If you've been hot lately, you're not alone. Record high temperatures have been logged over the past week in the U.S. and around the world.
Here's a quick look at the heat.
WHAT'S GOING ON?
For the week through Tuesday, 227 U.S. records were broken for highest temperature for particular days, and another 157 were tied, federal statistics show.
There was also a lack of cooling overnight, with 451 records broken for warmest minimum temperatures for particular days, and another 421 tied. In Burlington, Vermont, for example, the temperature got down only to 80 degrees (27 degrees Celsius) on July 2, its highest low temperature ever.
Some other countries have seen all-time highs, such as 105 degrees (41 C) in Tblisi, the capital of the nation of Georgia, on Wednesday, and 109 degrees (43 C) in Baku, the capital of Azerbaijan, on Sunday. On Monday, Iran experienced its hottest July temperature ever, 127 degrees (53 C).
IS THIS DUE TO CLIMATE CHANGE?
"I can't say that right now" without some further research, says Matthew Rosencrans of the National Weather Service. Still, because of global warming, "heat waves like this are likely to be more frequent going forward than they have been in the past."
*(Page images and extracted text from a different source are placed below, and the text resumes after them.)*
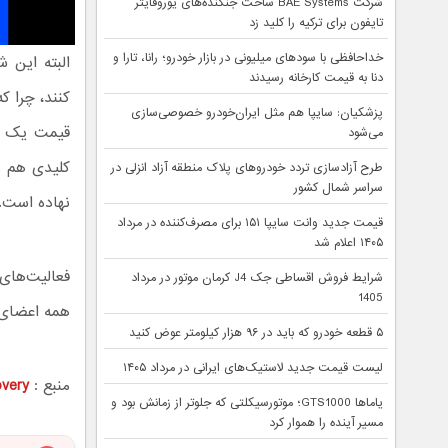
شرکت BAE Systems ساخت جنگنده‌های یوروفایتر
تایفون برای ترکیه را کلید زد
خداحافظی با سودهای میلیونی در بازار خودرو؛ رانا، تارا و
البته این 
دنا به قیمت کارخانه رسیدند
کنند، چرا ک
پزشکیان: سایپا هم مثل ایران‌خودرو خصوصی‌سازی
می‌شود
طرح آزادسازی تردد خودروهای پلاک منطقه آزاد انزلی در
سراسر شمال کشور
نهاده است.
قیمت جدید وانت سایپا ۱۵۱ برای مصرف‌کننده در مرداد
۱۴۰۵ اعلام شد
شرایط فروش اقساطی جک J4 کرمان موتور در مرداد
1405
همه اعضای 
۵ قطعه خودرو که باید در ۹۶ هزار کیلومتر عوض کنید
لیست قیمت جدید لاستیک‌های ایرانی در مرداد ۱۴۰۵
منبع :
overy
یاماها GTS1000؛ موتورسیکلتی که جلوتر از زمانش بود و
مسیر آینده را هموار کرد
Jeff Masters, director of meteorology for the private forecasting service Weather Underground, said the past week's heat wave "is the kind of thing you expect to see on a warming planet ... it's easier to set a heat record." He notes that 2016 was the warmest year on record globally, and that year saw the most all-time heat records broken around the world.
IS ANY RELIEF IN SIGHT?
In the U.S., Masters said, a cold front should bring relief from the heat and humidity in the Midwest and Northeast on Friday through Sunday. Southern California will get severe heat during that time, he said, with a high of 102 degrees (39 C) forecast for Friday in Los Angeles. That city has experienced only five July days in recorded history that were warmer, he said.
The coming week will be pretty hot over most of the U.S., especially in the West, forecasters say. For the last two weeks of July, temperatures over the eastern half of the country are likely to be closer to average than they were this past week, while probably remaining above average in the western part of the country and the southern Plains.